Which is the smallest acute angle of a right triangle in which the segment that joins the incenter with the barycenter is parallel to one side.?

Question

For reference:Calculate the smallest acute angle of a right triangle in which the segment that joins the incenter with the barycenter is parallel to one side.

My progress:

I solved this question based on the properties of incenter and barycenter in the right triangle

There are 2 properties that say:

1. The only right triangle in which the segment that joins the incenter and the barycenter and is parallel to a side, is the one with 37° and 53°.
2. When the line that joins the barycenter to the incenter of any triangle is parallel to one of the sides, we have that the sides of this triangle are in P.A (arithmetic progression).

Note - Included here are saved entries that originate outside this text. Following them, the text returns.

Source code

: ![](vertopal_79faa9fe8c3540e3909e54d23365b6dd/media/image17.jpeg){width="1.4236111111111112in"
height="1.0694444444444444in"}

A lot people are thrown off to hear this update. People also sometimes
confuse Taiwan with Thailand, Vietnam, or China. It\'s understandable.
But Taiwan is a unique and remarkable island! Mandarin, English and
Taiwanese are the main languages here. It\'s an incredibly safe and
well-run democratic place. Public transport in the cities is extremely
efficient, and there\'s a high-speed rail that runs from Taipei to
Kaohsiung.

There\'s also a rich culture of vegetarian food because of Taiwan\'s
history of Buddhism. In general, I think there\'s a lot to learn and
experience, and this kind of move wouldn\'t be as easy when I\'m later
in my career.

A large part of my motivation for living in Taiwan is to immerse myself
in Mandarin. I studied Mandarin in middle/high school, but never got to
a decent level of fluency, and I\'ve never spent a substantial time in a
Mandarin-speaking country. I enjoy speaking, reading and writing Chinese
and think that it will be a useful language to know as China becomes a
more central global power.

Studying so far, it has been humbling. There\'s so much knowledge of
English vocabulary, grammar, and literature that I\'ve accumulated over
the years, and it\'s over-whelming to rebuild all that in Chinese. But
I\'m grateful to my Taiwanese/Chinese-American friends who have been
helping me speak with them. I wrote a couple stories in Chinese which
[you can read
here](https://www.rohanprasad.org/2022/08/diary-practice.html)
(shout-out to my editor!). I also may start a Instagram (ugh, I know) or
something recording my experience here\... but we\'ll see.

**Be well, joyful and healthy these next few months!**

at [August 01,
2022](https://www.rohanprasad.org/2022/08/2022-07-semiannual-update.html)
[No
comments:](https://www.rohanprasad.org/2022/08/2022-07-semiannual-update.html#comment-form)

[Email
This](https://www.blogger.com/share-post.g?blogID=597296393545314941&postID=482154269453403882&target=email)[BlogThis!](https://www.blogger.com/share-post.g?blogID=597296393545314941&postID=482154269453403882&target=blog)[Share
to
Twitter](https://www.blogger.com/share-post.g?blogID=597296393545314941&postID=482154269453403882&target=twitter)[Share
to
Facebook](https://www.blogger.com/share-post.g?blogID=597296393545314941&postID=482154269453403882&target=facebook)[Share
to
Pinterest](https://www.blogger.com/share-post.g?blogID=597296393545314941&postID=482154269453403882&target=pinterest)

but could anyone demonstrate this property?

Answer 1

Here is a diagram showing $GI$ parallel to one of the perpendicular sides. Given it is a right triangle, using standard notations for side lengths,

Inradius $r = \frac12 (b+c-a)$

But as $GI \parallel AB$, $r = AH = \frac{b}{3}$

Equating both,

$3 (b+c-a) = 2b \implies b + 3c = 3a$

Squaring both sides, $b^2 + 9c^2 + 6 bc = 9b^2+9c^2$

That leads to $4b = 3c ~ $ or $ ~b:c:a = 3:4:5$

You can also show that $GI$ cannot be parallel to hypotenuse.

Answer 2

Let $a, b, c$ be the sides of $\triangle ABC$. WOLOG, we will assume $a \le b \le c$ and $C$ is the right angle.

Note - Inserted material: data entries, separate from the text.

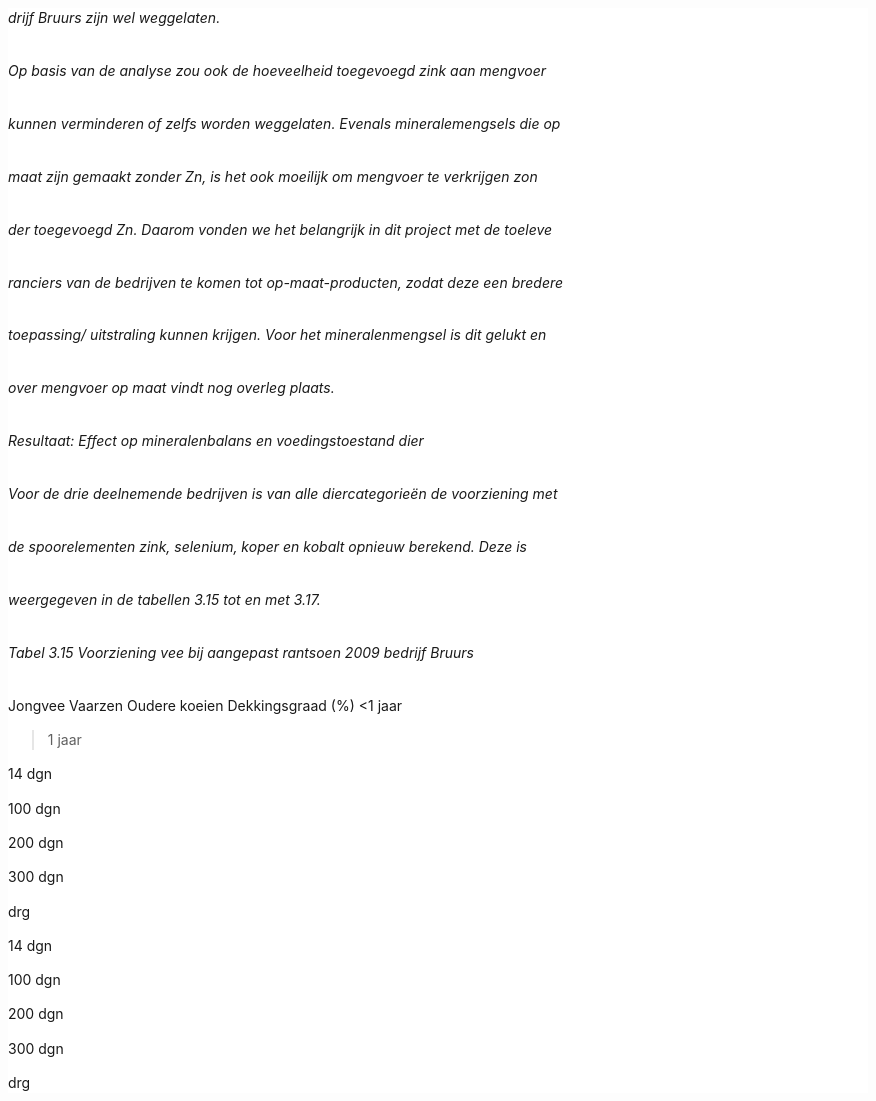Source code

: ###### drijf Bruurs zijn wel weggelaten. 

###### Op basis van de analyse zou ook de hoeveelheid toegevoegd zink aan mengvoer 

###### kunnen verminderen of zelfs worden weggelaten. Evenals mineralemengsels die op 

###### maat zijn gemaakt zonder Zn, is het ook moeilijk om mengvoer te verkrijgen zon

###### der toegevoegd Zn. Daarom vonden we het belangrijk in dit project met de toeleve

###### ranciers van de bedrijven te komen tot op-maat-producten, zodat deze een bredere 

###### toepassing/ uitstraling kunnen krijgen. Voor het mineralenmengsel is dit gelukt en 

###### over mengvoer op maat vindt nog overleg plaats. 

###### Resultaat: Effect op mineralenbalans en voedingstoestand dier 

###### Voor de drie deelnemende bedrijven is van alle diercategorieën de voorziening met 

###### de spoorelementen zink, selenium, koper en kobalt opnieuw berekend. Deze is 

###### weergegeven in de tabellen 3.15 tot en met 3.17. 

###### Tabel 3.15 Voorziening vee bij aangepast rantsoen 2009 bedrijf Bruurs 

Jongvee Vaarzen Oudere koeien Dekkingsgraad (%) <1 jaar 

 >1 jaar 

 14 dgn 

 100 dgn 

 200 dgn 

 300 dgn 

 drg 

 14 dgn 

 100 dgn 

 200 dgn 

 300 dgn 

 drg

Let $(u,v,w)$ be barycentric coordinates associated with $\triangle ABC$. In barycentric coordinates, lines parallel to the sides have the form:

• parallel to $AB \longrightarrow w = $ constant.
• parallel to $BC \longrightarrow u = $ constant.
• parallel to $CA \longrightarrow v = $ constant.

Let $\ell = a + b + c$ be the perimeter. The barycentric coordinates for incenter $I$ is $(\frac{a}{\ell}, \frac{b}{\ell}, \frac{c}{\ell})$ and barycenter/centroid $G$ is $(\frac13,\frac13,\frac13)$. In order for $I$ and $G$ to lie on a line parallel to a side, one of $\frac{a}{\ell}, \frac{b}{\ell}, \frac{c}{\ell}$ need to equal to $\frac13$.

It is clear this cannot be $\frac{a}{\ell}$ nor $\frac{c}{\ell}$. Otherwise, the inequality $a \le b \le c$ will force $a = b = c$, contradict with the fact $\triangle ABC$ is not an equilateral triangle. This implies $b = \frac{\ell}{3}$.

Since $a^2 + b^2 = c^2$, this leads to a unique solution of $a,b,c$ (up to scaling):

$$a^2 + \left(\frac{\ell}{3}\right)^2 = \left(\frac{2\ell}{3} - a\right)^2\quad\implies\quad (a,b,c) = \left(\frac{\ell}{4},\frac{\ell}{3},\frac{5\ell}{12}\right)$$

The sides are in the ratio $a : b : c = 3 : 4 : 5 $ (an arithmetic progression) and $$\begin{align} \angle A &= \arcsin\frac{a}{c} = \arcsin\frac{3}{5} \sim 36.87^\circ\\ \angle B &= \arcsin\frac{b}{c} = \arcsin\frac{4}{5} \sim 53.13^\circ \end{align}$$